▶ [DIRECTIVE]:
Copy out every line of the listing below word for word, omitting the pictures.

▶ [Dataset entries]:
○ ○ ○
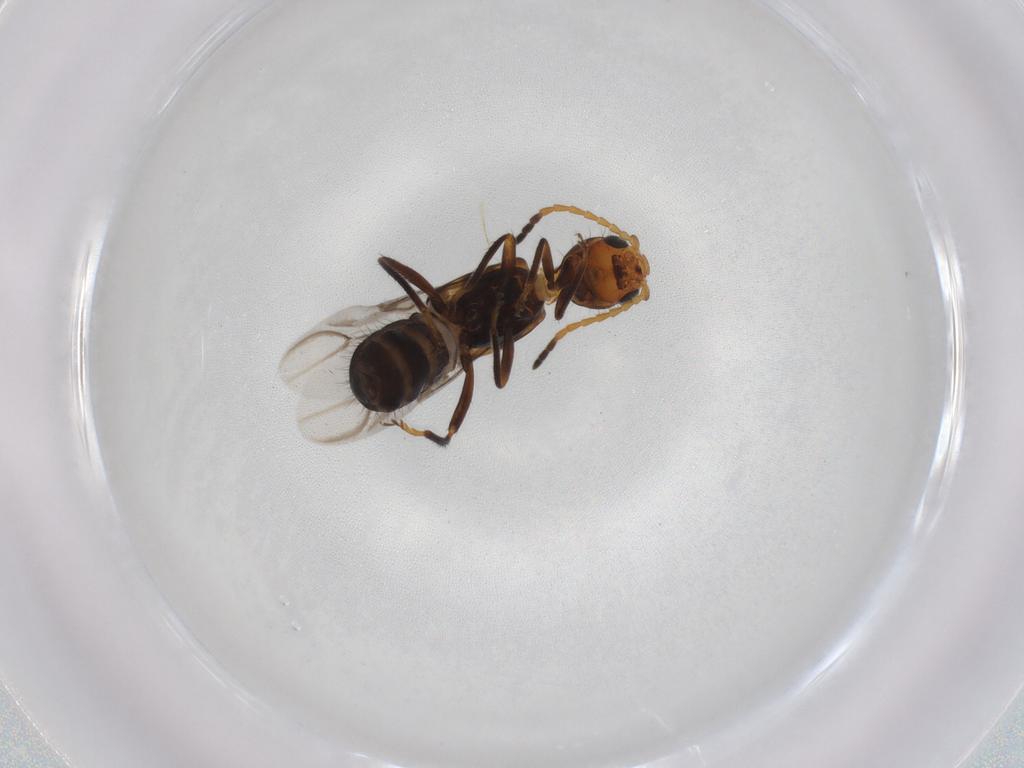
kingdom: Animalia
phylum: Arthropoda
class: Insecta
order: Coleoptera
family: Melyridae
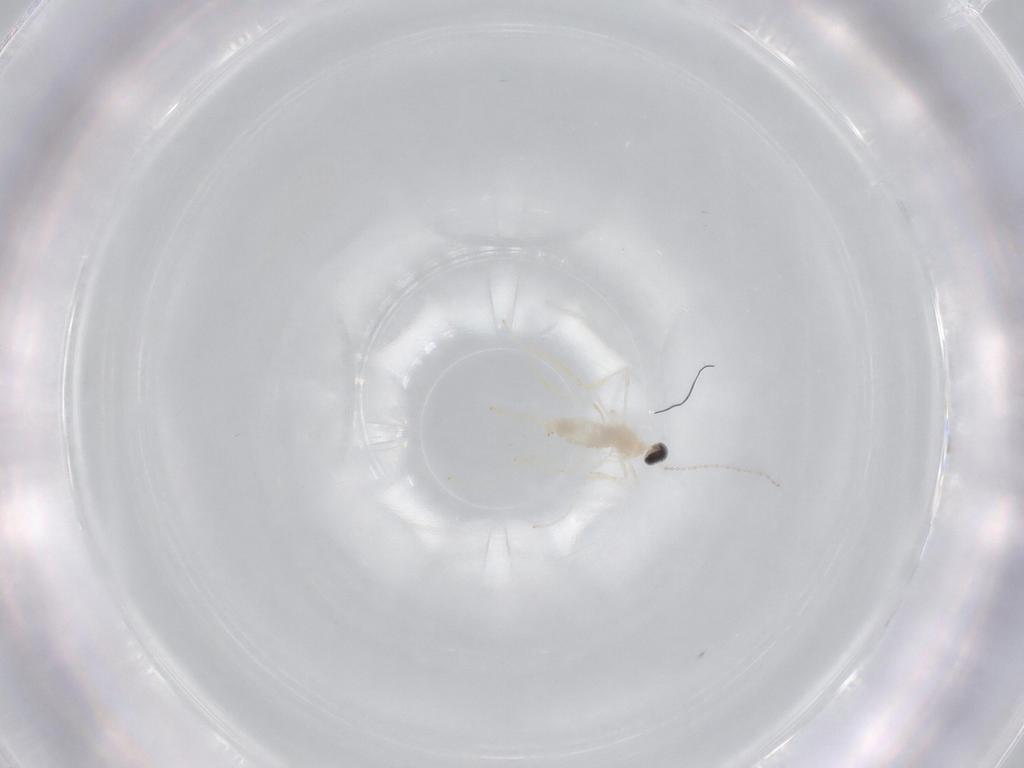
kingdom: Animalia
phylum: Arthropoda
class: Insecta
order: Diptera
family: Cecidomyiidae
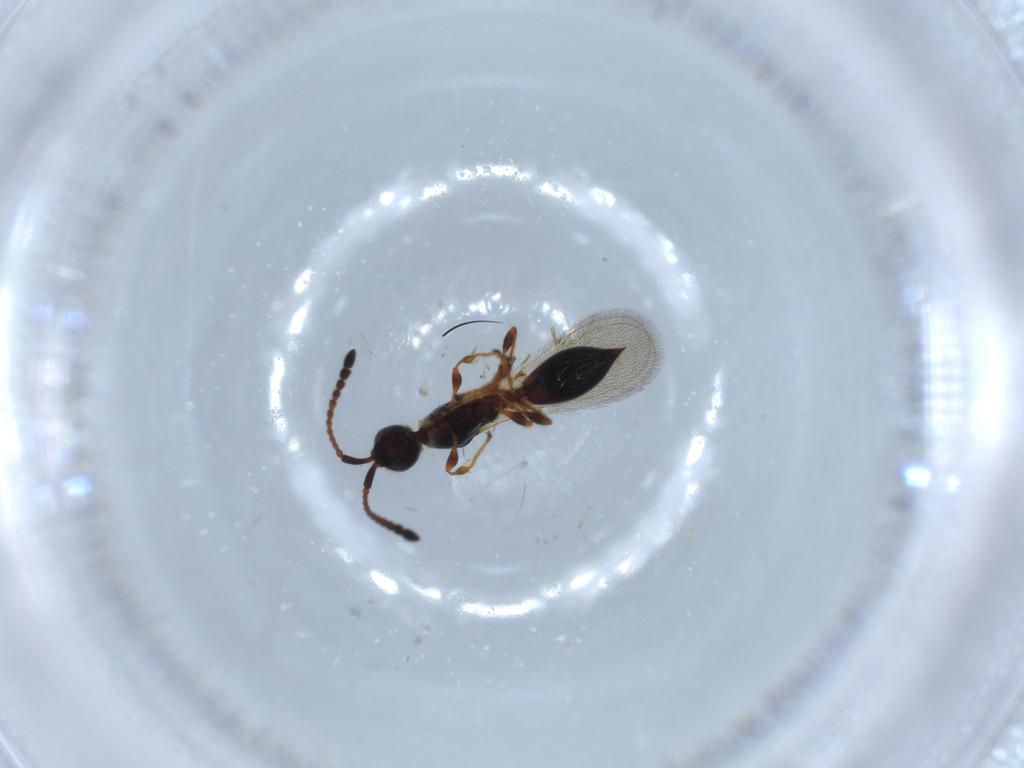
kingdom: Animalia
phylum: Arthropoda
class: Insecta
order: Hymenoptera
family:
○ ○ ○
▶ [ANSWER TO THE TASK]:
kingdom: Animalia
phylum: Arthropoda
class: Insecta
order: Coleoptera
family: Melyridae
kingdom: Animalia
phylum: Arthropoda
class: Insecta
order: Diptera
family: Cecidomyiidae
kingdom: Animalia
phylum: Arthropoda
class: Insecta
order: Hymenoptera
family:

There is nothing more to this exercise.